McCoy doesn’t think he’s found that moment of perpetual calm, but he’s found a lapse in the anger that he can sneak into and burrow his way down. He can talk sense and hope the seedlings take.
He sighs and turns so that he’s eye to eye with Jim and even though they’re in the dark, McCoy knows that Jim will understand the heaviness of what’s happening between them. “You were gone in that world, Jim. The only reason we got so close is because you were gone. So as far as I see it, it’s simple. You stay and it won’t happen. And I know that sounds vaguely like a threat, but hell, I have to do something to keep you alive and kicking, don’t I?”
“Bones, don’t joke about that,” Jim reprimands him slightly. “I don’t seek out danger and injury. It happens. Just like it happens to Sulu and Uhura and Spock.” He seems to choke that last name out, but he gets it in the open. “I’m not running off cliffs to try and plunge away from you.”

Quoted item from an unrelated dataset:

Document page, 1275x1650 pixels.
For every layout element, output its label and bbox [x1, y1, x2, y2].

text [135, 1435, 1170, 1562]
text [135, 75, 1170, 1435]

McCoy sighs and presses a strong hand to Jim’s back and keeps him close. “So does this mean that we…us…we need some time?”
Even in the dark, McCoy can see Jim pressing his lips together and he feels the tension coming from the both of them. He wants to be able to forget what he’s seen and he wants to treasure it for the sake of this other him that’s lived so many years and through so many tribulations.
So when Jim sighs out a quiet, “I don’t know what it means, Len,” the whole world is somehow right and topsy-turvy at once.
McCoy keeps his hand firmly on Jim’s back and bows his head to rest against Jim’s shoulder. This is how they fall asleep and it will be how they wake up. They won’t have found any answers between them through the course of the night.